A spokesman for the militant group Islamic Jihad warned Israeli citizens Monday to stay in their bunkers, vowing the group would fire more rockets into southern Israel.
Speaking at a press conference Monday in Gaza City, Abu Ahmad boasted his group had fired dozens of longer-range Grad rockets into Israel and a larger number of smaller short-range rockets.
He spoke later to the Islamic Jihad radio station, warning Israel "not to test our patience."
Twelve Israeli military tanks have moved some 200 meters inside the Gaza border area, according to Palestinian security forces in Gaza.
Gaza officials cautioned Monday that any further escalation of hostilities would tax the fragile health care system.
"If we face a new war on Gaza, I am sure the health system will collapse," said Bassem Naim, the minister of health in the Hamas-controlled government.
Three civilians and four militants were reported killed in Gaza on Monday, but Israeli and Palestinian officials offered different accounts of the violence.
Palestinian medical officials said an Israeli airstrike killed a civilian man and woman and injured three others Monday afternoon in the northern Gaza neighborhood of Beit Lahia.
The Israeli military said its strike hit a residential area from which militants fired a rocket.
"This incident is a blatant example of how terror organizations use human shields to carry out terror attacks from the heart of urban areas and, as occurred in this incident, lead to the apparent injury of uninvolved persons," the military said.
Israeli and Palestinian officials also offered conflicting accounts of another blast Monday that killed a 15-year-old boy in Gaza.
Palestinian medical and security sources said an Israeli airstrike killed the teen, but the Israeli military said it did not attack the area where the death was reported.
"We did not attack during those hours of the morning in the northern Gaza Strip," Lt.
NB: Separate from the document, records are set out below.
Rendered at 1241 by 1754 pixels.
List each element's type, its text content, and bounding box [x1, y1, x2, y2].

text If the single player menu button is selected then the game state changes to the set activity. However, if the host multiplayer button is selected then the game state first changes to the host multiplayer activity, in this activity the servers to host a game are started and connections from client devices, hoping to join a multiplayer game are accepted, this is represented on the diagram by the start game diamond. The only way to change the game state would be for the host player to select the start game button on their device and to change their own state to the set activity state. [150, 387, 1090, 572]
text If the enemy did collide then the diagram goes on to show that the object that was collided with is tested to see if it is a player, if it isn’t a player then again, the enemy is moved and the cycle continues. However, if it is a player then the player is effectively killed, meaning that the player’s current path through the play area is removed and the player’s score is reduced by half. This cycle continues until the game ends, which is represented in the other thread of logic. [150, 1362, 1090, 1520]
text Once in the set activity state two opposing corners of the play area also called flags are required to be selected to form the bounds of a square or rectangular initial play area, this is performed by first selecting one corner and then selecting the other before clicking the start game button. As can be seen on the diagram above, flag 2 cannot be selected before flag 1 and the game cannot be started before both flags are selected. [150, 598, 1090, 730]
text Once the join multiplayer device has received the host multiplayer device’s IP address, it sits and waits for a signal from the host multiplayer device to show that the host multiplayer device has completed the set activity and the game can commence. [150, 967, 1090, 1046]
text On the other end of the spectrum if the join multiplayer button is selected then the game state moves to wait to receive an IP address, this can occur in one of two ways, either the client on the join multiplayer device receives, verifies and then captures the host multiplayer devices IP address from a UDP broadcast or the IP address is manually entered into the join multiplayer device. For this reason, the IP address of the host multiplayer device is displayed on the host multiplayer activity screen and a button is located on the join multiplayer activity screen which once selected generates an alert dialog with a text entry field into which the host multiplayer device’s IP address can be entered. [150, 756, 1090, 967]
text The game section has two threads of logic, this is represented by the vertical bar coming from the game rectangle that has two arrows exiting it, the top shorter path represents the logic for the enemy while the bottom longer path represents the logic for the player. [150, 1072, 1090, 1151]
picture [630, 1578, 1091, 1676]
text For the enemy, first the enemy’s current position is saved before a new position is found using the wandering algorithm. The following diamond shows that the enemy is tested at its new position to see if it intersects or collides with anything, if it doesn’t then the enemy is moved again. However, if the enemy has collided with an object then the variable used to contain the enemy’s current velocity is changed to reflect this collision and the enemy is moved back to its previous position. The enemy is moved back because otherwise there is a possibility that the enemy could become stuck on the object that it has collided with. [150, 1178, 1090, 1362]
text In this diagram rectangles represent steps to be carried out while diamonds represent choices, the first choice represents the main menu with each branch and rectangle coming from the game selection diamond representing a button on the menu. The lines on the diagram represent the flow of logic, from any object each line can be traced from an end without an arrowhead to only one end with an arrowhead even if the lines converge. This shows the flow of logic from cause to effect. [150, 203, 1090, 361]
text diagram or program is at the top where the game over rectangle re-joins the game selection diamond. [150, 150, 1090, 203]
Col. Avital Leibovich told CNN, saying that Israeli military activity during the time was focused on southern Gaza.
"One of the possibilities is that one of the terrorist organizations in Gaza fired a rocket that landed inside Gaza," Leibovich said, noting that some two dozen rockets fired by Palestinians militants in the last four days have landed inside Gaza.
Two militants also were killed in overnight airstrikes in southern Gaza, Palestinian officials said, and 40 people were injured. Later, Palestinian officials said two more Islamic Jihad militants were killed and a third was injured in an airstrike "east of Gaza." An Israeli military spokeswoman said she was looking into the report.
The deaths brought the number of Palestinians killed since Friday afternoon to 25, with more than 80 injured, according to Palestinian medical officials.
Netanyahu suggested Sunday that the new cycle of attacks and counterattacks resulted from a successful Israeli strike on "an arch-terrorist who organized many attacks against the state of Israel."
"Naturally, this led to another round with the Popular Resistance Committees, Islamic Jihad and other groups," Netanyahu said, naming Palestinian militant groups.